■ What to produce ■
The lines wanted are those in the data below that include "wicker".

■ Working data ■
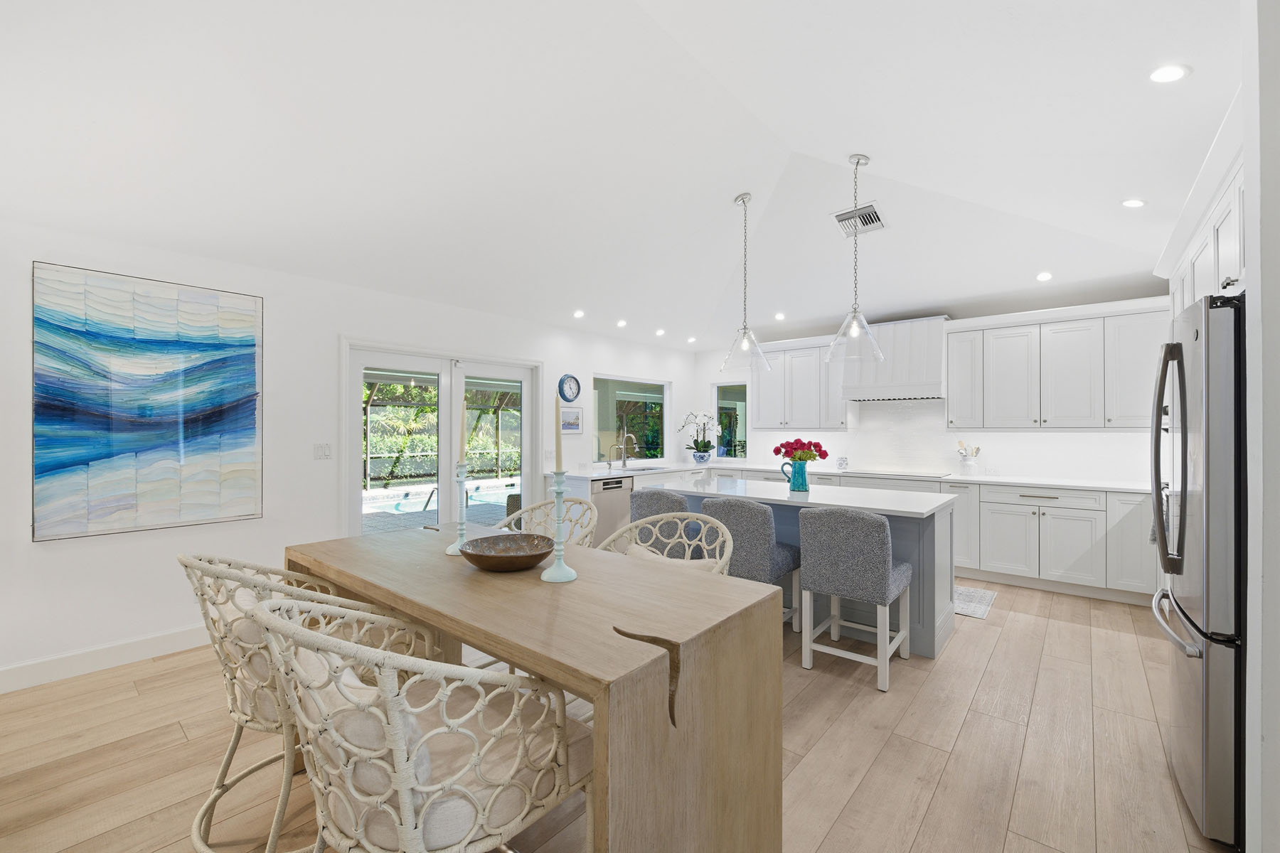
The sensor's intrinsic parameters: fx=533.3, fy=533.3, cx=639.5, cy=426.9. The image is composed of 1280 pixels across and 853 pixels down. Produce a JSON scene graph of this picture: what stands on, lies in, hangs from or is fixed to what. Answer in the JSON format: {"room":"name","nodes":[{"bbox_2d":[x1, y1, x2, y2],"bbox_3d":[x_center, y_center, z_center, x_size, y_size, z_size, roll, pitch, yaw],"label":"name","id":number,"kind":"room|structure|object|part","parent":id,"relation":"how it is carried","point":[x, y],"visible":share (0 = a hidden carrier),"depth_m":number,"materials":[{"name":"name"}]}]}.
{"room":"dining room","nodes":[
{"label":"dining room","id":0,"kind":"room"},
{"bbox_2d":[0,217,700,689],"bbox_3d":[-1.938,0.116,4.515,0.153,2.534,8.300,0,0,40],"label":"left wall","id":1,"kind":"structure","parent":0,"point":[334,332],"depth_m":3.52,"materials":[{"name":"white paint"}]},
{"bbox_2d":[0,623,214,692],"bbox_3d":[-3.438,1.313,2.609,0.015,0.130,4.102,0,0,40],"label":"baseboard","id":2,"kind":"structure","parent":1,"relation":"attached to","point":[161,640],"depth_m":3.03,"materials":[{"name":"white paint"}]},
{"bbox_2d":[31,260,263,541],"bbox_3d":[-2.882,-0.135,3.204,0.042,1.478,1.040,0,0,40],"label":"painting","id":3,"kind":"object","parent":1,"relation":"attached to","point":[144,417],"visible":0.99,"depth_m":3.13},
{"bbox_2d":[313,442,332,458],"bbox_3d":[-2.338,0.177,3.932,0.011,0.118,0.115,0,0,40],"label":"light switch","id":4,"kind":"object","parent":1,"relation":"attached to","point":[324,454],"visible":0.97,"depth_m":3.93,"materials":[{"name":"white plastic"}]},
{"bbox_2d":[339,338,537,539],"bbox_3d":[-1.688,0.342,4.813,0.173,2.077,1.941,0,0,40],"label":"french door","id":5,"kind":"structure","parent":1,"relation":"in","point":[356,369],"depth_m":4.70,"materials":[{"name":"white glass"}]},
{"bbox_2d":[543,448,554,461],"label":"light switch","id":6,"kind":"object","parent":1,"relation":"attached to","point":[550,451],"visible":0.98,"depth_m":5.61,"materials":[{"name":"white plastic"}]},
{"bbox_2d":[557,374,581,402],"bbox_3d":[-0.754,-0.418,5.754,0.035,0.299,0.296,0,0,40],"label":"wall clock","id":7,"kind":"object","parent":1,"relation":"attached to","point":[569,387],"visible":0.98,"depth_m":5.74,"materials":[{"name":"blue"}]},
{"bbox_2d":[558,406,583,433],"bbox_3d":[-0.743,-0.074,5.785,0.023,0.287,0.345,0,0,40],"label":"picture","id":8,"kind":"object","parent":1,"relation":"attached to","point":[572,417],"visible":0.97,"depth_m":5.78,"materials":[{"name":"white"}]},
{"bbox_2d":[592,374,671,463],"bbox_3d":[-0.088,-0.081,6.796,0.128,1.066,1.567,0,0,40],"label":"window","id":9,"kind":"structure","parent":1,"relation":"in","point":[602,409],"depth_m":6.82,"materials":[{"name":"glass"}]},
{"bbox_2d":[0,575,1222,852],"bbox_3d":[0.189,1.427,2.607,5.754,0.098,8.878,0,0,40],"label":"floor","id":10,"kind":"structure","parent":0,"point":[998,658],"depth_m":2.25,"materials":[{"name":"brown wood"}]},
{"bbox_2d":[179,552,440,852],"bbox_3d":[-1.130,0.882,1.834,0.668,0.982,0.711,0,0,40],"label":"wicker chair","id":11,"kind":"object","parent":10,"relation":"on","point":[239,720],"visible":0.5,"depth_m":1.62,"materials":[{"name":"wicker"}]},
{"bbox_2d":[249,593,586,852],"bbox_3d":[-0.523,0.880,1.316,0.676,0.988,0.706,0,0,40],"label":"wicker chair","id":12,"kind":"object","parent":10,"relation":"on","point":[402,789],"visible":0.98,"depth_m":1.11,"materials":[{"name":"white wicker"}]},
{"bbox_2d":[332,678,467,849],"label":"seat cushion","id":13,"kind":"object","parent":12,"relation":"on","point":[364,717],"visible":0.35,"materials":[{"name":"fabric"}]},
{"bbox_2d":[285,519,785,852],"bbox_3d":[-0.523,0.951,1.998,1.893,0.862,0.803,0,0,40],"label":"dining table","id":14,"kind":"object","parent":10,"relation":"on","point":[552,593],"visible":0.86,"depth_m":1.47,"materials":[{"name":"brown wood"}]},
{"bbox_2d":[445,462,469,555],"bbox_3d":[-0.732,0.213,2.174,0.110,0.602,0.110,0,0,40],"label":"candlestick","id":15,"kind":"object","parent":14,"relation":"on","point":[449,550],"visible":0.92,"depth_m":2.16,"materials":[{"name":"metal"}]},
{"bbox_2d":[457,396,468,463],"bbox_3d":[-0.736,0.024,2.209,0.040,0.294,0.044,0,0,1],"label":"candle","id":16,"kind":"object","parent":15,"relation":"in","point":[461,434],"visible":0.92,"depth_m":2.20,"materials":[{"name":"wax"}]},
{"bbox_2d":[460,532,553,572],"bbox_3d":[-0.484,0.474,1.992,0.377,0.085,0.379,0,0,40],"label":"wooden bowl","id":17,"kind":"object","parent":14,"relation":"on","point":[512,555],"visible":0.99,"depth_m":2.03,"materials":[{"name":"brown wood"}]},
{"bbox_2d":[537,464,578,583],"bbox_3d":[-0.285,0.334,1.855,0.134,0.382,0.133,0,0,40],"label":"candlestick","id":18,"kind":"object","parent":14,"relation":"on","point":[572,575],"visible":0.99,"depth_m":1.84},
{"bbox_2d":[553,393,562,464],"bbox_3d":[-0.280,0.029,1.825,0.041,0.294,0.042,0,0,40],"label":"candle","id":19,"kind":"object","parent":18,"relation":"in","point":[557,417],"visible":0.97,"depth_m":1.82,"materials":[{"name":"beige wax"}]},
{"bbox_2d":[499,497,597,547],"bbox_3d":[-0.582,0.903,2.998,0.634,0.960,0.645,0,0,40],"label":"wicker chair","id":20,"kind":"object","parent":10,"relation":"on","point":[535,505],"visible":0.21,"depth_m":3.23,"materials":[{"name":"wicker"}]},
{"bbox_2d":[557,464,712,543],"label":"base cabinet","id":21,"kind":"object","parent":10,"relation":"on","point":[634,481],"visible":0.14,"depth_m":5.60,"materials":[{"name":"white"}]},
{"bbox_2d":[588,475,634,546],"bbox_3d":[-0.494,0.943,5.643,0.631,0.844,0.587,0,0,40],"label":"dishwasher","id":22,"kind":"object","parent":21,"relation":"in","point":[617,491],"visible":0.46,"depth_m":5.42,"materials":[{"name":"silver metal"}]},
{"bbox_2d":[627,487,693,556],"bbox_3d":[0.243,0.923,3.894,0.523,0.940,0.530,0,0,40],"label":"bar stool","id":23,"kind":"object","parent":10,"relation":"on","point":[642,498],"visible":0.36,"depth_m":3.68,"materials":[{"name":"grey fabric"}]},
{"bbox_2d":[600,512,735,576],"bbox_3d":[0.050,0.901,2.332,0.679,0.977,0.644,0,0,40],"label":"dining chair","id":24,"kind":"object","parent":10,"relation":"on","point":[634,523],"visible":0.27,"depth_m":2.51,"materials":[{"name":"wicker"}]},
{"bbox_2d":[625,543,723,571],"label":"seat cushion","id":25,"kind":"object","parent":24,"relation":"on","point":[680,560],"visible":0.22,"depth_m":2.64,"materials":[{"name":"beige fabric"}]},
{"bbox_2d":[696,493,802,631],"bbox_3d":[0.700,0.923,3.534,0.533,0.939,0.532,0,0,40],"label":"bar stool","id":26,"kind":"object","parent":10,"relation":"on","point":[757,535],"visible":0.6,"depth_m":3.31,"materials":[{"name":"grey fabric"}]},
{"bbox_2d":[670,477,959,659],"bbox_3d":[1.135,0.928,4.009,2.066,0.919,0.971,0,0,40],"label":"kitchen island","id":27,"kind":"object","parent":10,"relation":"on","point":[948,595],"visible":0.38,"depth_m":3.43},
{"bbox_2d":[780,459,809,492],"bbox_3d":[1.156,0.360,3.956,0.207,0.225,0.125,0,0,40],"label":"pitcher","id":28,"kind":"object","parent":27,"relation":"on","point":[795,468],"visible":0.99,"depth_m":3.90,"materials":[{"name":"teal ceramic"}]},
{"bbox_2d":[772,438,829,463],"bbox_3d":[1.192,0.226,3.979,0.369,0.308,0.285,0,0,40],"label":"red flowers","id":29,"kind":"object","parent":28,"relation":"in","point":[825,454],"visible":0.86,"depth_m":3.92,"materials":[{"name":"red plant"}]},
{"bbox_2d":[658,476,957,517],"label":"island countertop","id":30,"kind":"structure","parent":27,"relation":"on","point":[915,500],"depth_m":3.64,"materials":[{"name":"white stone"}]},
{"bbox_2d":[798,505,913,692],"bbox_3d":[1.254,0.921,3.112,0.509,0.938,0.564,0,0,40],"label":"bar stool","id":31,"kind":"object","parent":10,"relation":"on","point":[880,560],"visible":1,"depth_m":2.92,"materials":[{"name":"grey fabric"}]},
{"bbox_2d":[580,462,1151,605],"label":"base cabinet","id":32,"kind":"object","parent":10,"relation":"on","point":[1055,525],"visible":0.43,"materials":[{"name":"white paint"}]},
{"bbox_2d":[549,460,1151,492],"bbox_3d":[2.011,0.496,5.372,5.032,0.040,1.152,0,0,40],"label":"countertop","id":33,"kind":"structure","parent":32,"relation":"on","point":[1121,488],"depth_m":5.15,"materials":[{"name":"white stone"}]},
{"bbox_2d":[615,431,637,468],"bbox_3d":[-0.135,0.264,6.176,0.239,0.415,0.108,0,0,40],"label":"faucet","id":34,"kind":"object","parent":33,"relation":"on","point":[624,461],"visible":0.99,"depth_m":6.22,"materials":[{"name":"silver metal"}]},
{"bbox_2d":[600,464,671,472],"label":"sink","id":35,"kind":"object","parent":33,"relation":"in","point":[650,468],"visible":0.62,"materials":[{"name":"metal"}]},
{"bbox_2d":[676,409,718,460],"bbox_3d":[0.790,0.134,7.057,0.591,0.706,0.560,0,0,40],"label":"orchid","id":36,"kind":"object","parent":33,"relation":"on","point":[707,446],"visible":0.97,"depth_m":7.02,"materials":[{"name":"white plant"}]},
{"bbox_2d":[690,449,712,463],"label":"flower pot","id":37,"kind":"object","parent":33,"relation":"on","point":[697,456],"visible":0.94,"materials":[{"name":"blue ceramic"}]},
{"bbox_2d":[835,455,849,468],"bbox_3d":[2.267,0.404,5.980,0.121,0.141,0.120,0,0,40],"label":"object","id":38,"kind":"object","parent":33,"relation":"on","point":[840,464],"visible":1,"depth_m":5.94,"materials":[{"name":"white"}]},
{"bbox_2d":[847,468,951,478],"bbox_3d":[2.704,0.477,5.568,0.802,0.024,0.505,0,0,40],"label":"cooktop","id":39,"kind":"object","parent":33,"relation":"in","point":[928,476],"visible":0.98,"depth_m":5.47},
{"bbox_2d":[958,452,980,474],"bbox_3d":[3.222,0.305,5.243,0.219,0.343,0.148,0,0,40],"label":"utensil crock","id":40,"kind":"object","parent":33,"relation":"on","point":[970,466],"visible":0.98,"depth_m":5.20,"materials":[{"name":"white ceramic"}]},
{"bbox_2d":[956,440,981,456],"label":"wooden utensils","id":41,"kind":"object","parent":40,"relation":"in","point":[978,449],"visible":0.54,"depth_m":5.33,"materials":[{"name":"wood"}]},
{"bbox_2d":[953,585,998,619],"bbox_3d":[2.097,1.386,4.709,1.747,0.009,0.741,0,0,40],"label":"kitchen rug","id":42,"kind":"object","parent":10,"relation":"on","point":[983,610],"visible":0.32,"depth_m":4.23,"materials":[{"name":"grey carpet"}]},
{"bbox_2d":[1150,290,1247,847],"bbox_3d":[2.366,0.468,1.877,0.842,1.800,0.875,0,0,40],"label":"refrigerator","id":43,"kind":"object","parent":10,"relation":"on","point":[1206,665],"visible":0.84,"depth_m":1.76,"materials":[{"name":"silver metal"}]},
{"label":"refrigerator handles","id":44,"kind":"part","parent":43,"relation":"part of","materials":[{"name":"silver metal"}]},
{"bbox_2d":[0,0,1233,350],"bbox_3d":[0.237,-1.596,3.025,5.683,0.494,8.301,0,0,40],"label":"ceiling","id":45,"kind":"structure","parent":0,"point":[845,148],"depth_m":2.93,"materials":[{"name":"white paint"}]},
{"bbox_2d":[573,309,585,318],"bbox_3d":[-0.615,-1.143,5.403,0.127,0.043,0.127,0,0,40],"label":"recessed light","id":46,"kind":"object","parent":45,"relation":"in","point":[577,314],"visible":0.98,"depth_m":5.37,"materials":[{"name":"white"}]},
{"bbox_2d":[615,318,627,327],"bbox_3d":[-0.205,-1.144,5.902,0.133,0.048,0.133,0,0,40],"label":"recessed light","id":47,"kind":"object","parent":45,"relation":"in","point":[622,324],"visible":0.98,"depth_m":5.87,"materials":[{"name":"white"}]},
{"bbox_2d":[654,327,666,336],"bbox_3d":[0.249,-1.145,6.463,0.135,0.049,0.135,0,0,40],"label":"recessed light","id":48,"kind":"object","parent":45,"relation":"in","point":[660,332],"visible":0.99,"depth_m":6.43,"materials":[{"name":"white"}]},
{"bbox_2d":[685,334,697,343],"bbox_3d":[0.674,-1.132,6.946,0.136,0.050,0.135,0,0,40],"label":"recessed light","id":49,"kind":"object","parent":45,"relation":"in","point":[692,339],"visible":0.99,"depth_m":6.92,"materials":[{"name":"white"}]},
{"bbox_2d":[720,192,771,373],"bbox_3d":[0.850,-1.158,4.296,0.412,1.404,0.414,0,0,40],"label":"pendant light","id":50,"kind":"object","parent":45,"relation":"hanging from","point":[742,198],"visible":1,"depth_m":4.27,"materials":[{"name":"clear glass"}]},
{"bbox_2d":[773,311,785,320],"bbox_3d":[1.568,-1.244,6.003,0.133,0.043,0.133,0,0,40],"label":"recessed light","id":51,"kind":"object","parent":45,"relation":"in","point":[780,317],"visible":0.99,"depth_m":5.98,"materials":[{"name":"white"}]},
{"bbox_2d":[824,153,883,367],"bbox_3d":[1.480,-1.143,3.673,0.388,1.428,0.389,0,0,40],"label":"pendant light","id":52,"kind":"object","parent":45,"relation":"hanging from","point":[857,163],"visible":1,"depth_m":3.65,"materials":[{"name":"clear glass"}]},
{"bbox_2d":[832,201,886,235],"bbox_3d":[1.810,-1.708,4.416,0.369,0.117,0.321,0,0,40],"label":"air vent","id":53,"kind":"object","parent":45,"relation":"attached to","point":[870,208],"visible":0.96,"depth_m":4.39,"materials":[{"name":"white metal"}]},
{"bbox_2d":[1035,270,1053,281],"bbox_3d":[3.447,-1.287,4.548,0.135,0.047,0.136,0,0,-7],"label":"recessed light","id":54,"kind":"object","parent":45,"relation":"in","point":[1045,277],"visible":0.99,"depth_m":4.53,"materials":[{"name":"white"}]},
{"bbox_2d":[1120,197,1147,207],"bbox_3d":[3.074,-1.403,3.322,0.140,0.033,0.141,0,0,40],"label":"recessed light","id":55,"kind":"object","parent":45,"relation":"in","point":[1131,203],"visible":0.99,"depth_m":3.31,"materials":[{"name":"white"}]},
{"bbox_2d":[1148,63,1191,83],"bbox_3d":[2.189,-1.470,2.211,0.142,0.036,0.144,0,0,40],"label":"recessed light","id":56,"kind":"object","parent":45,"relation":"in","point":[1175,73],"visible":0.99,"depth_m":2.20,"materials":[{"name":"white"}]},
{"bbox_2d":[694,294,1169,485],"bbox_3d":[2.890,0.018,5.851,5.576,2.707,0.163,0,0,40],"label":"back wall","id":57,"kind":"structure","parent":0,"point":[707,377],"depth_m":7.31,"materials":[{"name":"white paint"}]},
{"bbox_2d":[710,380,748,459],"bbox_3d":[1.227,-0.087,7.298,0.632,1.068,0.106,0,0,40],"label":"window","id":58,"kind":"structure","parent":57,"relation":"in","point":[722,404],"depth_m":7.30,"materials":[{"name":"glass"}]},
{"bbox_2d":[750,337,847,431],"bbox_3d":[1.937,-0.509,6.406,1.165,1.045,0.369,0,0,40],"label":"upper cabinet","id":59,"kind":"object","parent":57,"relation":"attached to","point":[760,397],"visible":0.86,"depth_m":6.25,"materials":[{"name":"white paint"}]},
{"bbox_2d":[838,316,948,402],"bbox_3d":[2.687,-0.681,5.605,0.946,0.814,0.520,0,0,40],"label":"range hood","id":60,"kind":"object","parent":57,"relation":"attached to","point":[915,377],"visible":0.86,"depth_m":5.41,"materials":[{"name":"white wood"}]},
{"bbox_2d":[947,301,1163,431],"bbox_3d":[3.831,-0.505,4.928,1.695,1.034,0.379,0,0,40],"label":"upper cabinet","id":61,"kind":"object","parent":57,"relation":"attached to","point":[950,397],"visible":0.94,"depth_m":4.76,"materials":[{"name":"white paint"}]},
{"bbox_2d":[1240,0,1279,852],"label":"right wall","id":62,"kind":"structure","parent":0,"point":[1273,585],"depth_m":1.34,"materials":[{"name":"white paint"}]},
{"bbox_2d":[1155,110,1247,316],"bbox_3d":[2.882,-0.807,2.435,0.723,0.663,1.463,0,0,40],"label":"upper cabinet","id":63,"kind":"object","parent":62,"relation":"attached to","point":[1223,257],"visible":0.51,"depth_m":2.33,"materials":[{"name":"white paint"}]},
{"label":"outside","id":64,"kind":"structure","parent":0,"visible":0},
{"bbox_2d":[361,477,516,519],"bbox_3d":[-3.636,1.435,10.879,3.059,0.289,5.051,0,0,40],"label":"swimming pool","id":65,"kind":"structure","parent":64,"relation":"in","point":[402,508],"depth_m":10.72,"materials":[{"name":"liquid"}]},
{"label":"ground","id":66,"kind":"structure","parent":64,"visible":0},
{"bbox_2d":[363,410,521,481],"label":"hedge","id":67,"kind":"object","parent":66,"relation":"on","point":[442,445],"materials":[{"name":"green plant"}]},
{"bbox_2d":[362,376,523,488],"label":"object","id":68,"kind":"object","parent":66,"relation":"on","point":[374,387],"visible":0.39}
]}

■ Solution for this problem ■
{"bbox_2d":[179,552,440,852],"bbox_3d":[-1.130,0.882,1.834,0.668,0.982,0.711,0,0,40],"label":"wicker chair","id":11,"kind":"object","parent":10,"relation":"on","point":[239,720],"visible":0.5,"depth_m":1.62,"materials":[{"name":"wicker"}]},
{"bbox_2d":[249,593,586,852],"bbox_3d":[-0.523,0.880,1.316,0.676,0.988,0.706,0,0,40],"label":"wicker chair","id":12,"kind":"object","parent":10,"relation":"on","point":[402,789],"visible":0.98,"depth_m":1.11,"materials":[{"name":"white wicker"}]},
{"bbox_2d":[499,497,597,547],"bbox_3d":[-0.582,0.903,2.998,0.634,0.960,0.645,0,0,40],"label":"wicker chair","id":20,"kind":"object","parent":10,"relation":"on","point":[535,505],"visible":0.21,"depth_m":3.23,"materials":[{"name":"wicker"}]},
{"bbox_2d":[600,512,735,576],"bbox_3d":[0.050,0.901,2.332,0.679,0.977,0.644,0,0,40],"label":"dining chair","id":24,"kind":"object","parent":10,"relation":"on","point":[634,523],"visible":0.27,"depth_m":2.51,"materials":[{"name":"wicker"}]},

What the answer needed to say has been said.